(Beginning of TEXT SEGMENT)
When it comes to interpersonal conflict, humans have long preferred to blame other individuals or groups rather than look at their own behavior. Social psychologists call this scapegoating. Scapegoating is when an individual or group selects another person or group to bear the responsibility of a conflict – a conflict that at least one other person besides the accused bears responsibility for. The person or group who is blamed is the scapegoat.
History is practically written by a narrative of scapegoating. In the Torah, it is said that men who engage in homosexual behavior should be stoned to death. In the late seventeenth century, some locals in colonial Massachusetts didn’t want to settle political and religious differences, so when a few people started acting out, they were labeled as witches and hung to death. And of course, survivors of sexual assault are frequently branded at fault by systems of power.
Some people wonder how we could be so fatally blind, but the chilling truth is that in each of these examples, the people who blamed the scapegoat genuinely believed the ‘scapegoat’ was wrong and deserved punishment. Invariably, when we hear about these instances, our own reactions are outrage. “How could someone do such a thing? Surely, we would know better than those people.”
(End of TEXT SEGMENT)
(Beginning of RECORDS)
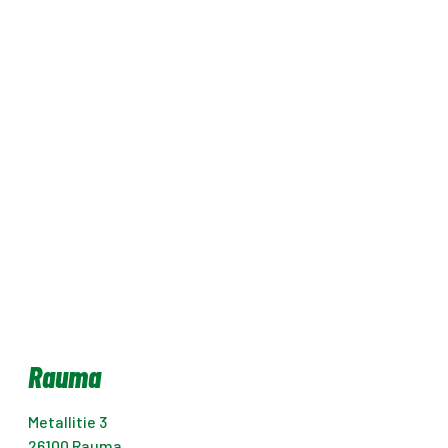
Rauma
Metallitie 3
26100
Rauma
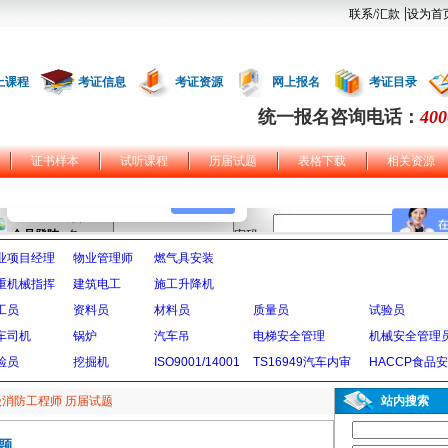
|
联系/汇款
设为首
上课程
考证信息
考证资源
网上报名
考证目录
统一报名咨询电话：
400
证书样本
试听课程
历届试题
表格下载
相关资源
业项目经理
物业管理师
燃气具安装
重机械指挥
建筑电工
施工升降机
工员
资料员
材料员
质量员
试验员
车司机
锅炉
汽车吊
电梯安全管理
机械安全管理
检员
挖掘机
ISO9001/14001
TS16949汽车内审
HACCP食品
级消防工程师 历届试题
站内搜索
题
(End of RECORDS)
● **WRITTEN TASK 1**
List the groups that the scapegoating text names as historical scapegoats.
● **WRITTEN TASK 2**
Reproduce every line of the extracted page text data listing word for word, leaving out the picture markers.

● **ANSWER SECTION 1**
- Men who engage in homosexual behavior (stoned to death, according to the Torah)
- People in colonial Massachusetts in the late seventeenth century who started acting out (labeled as witches and hung to death)
- Survivors of sexual assault (branded at fault by systems of power)

● **ANSWER SECTION 2**
Rauma
Metallitie 3
26100
Rauma
|
联系/汇款
设为首
上课程
考证信息
考证资源
网上报名
考证目录
统一报名咨询电话：
400
证书样本
试听课程
历届试题
表格下载
相关资源
业项目经理
物业管理师
燃气具安装
重机械指挥
建筑电工
施工升降机
工员
资料员
材料员
质量员
试验员
车司机
锅炉
汽车吊
电梯安全管理
机械安全管理
检员
挖掘机
ISO9001/14001
TS16949汽车内审
HACCP食品
级消防工程师 历届试题
站内搜索
题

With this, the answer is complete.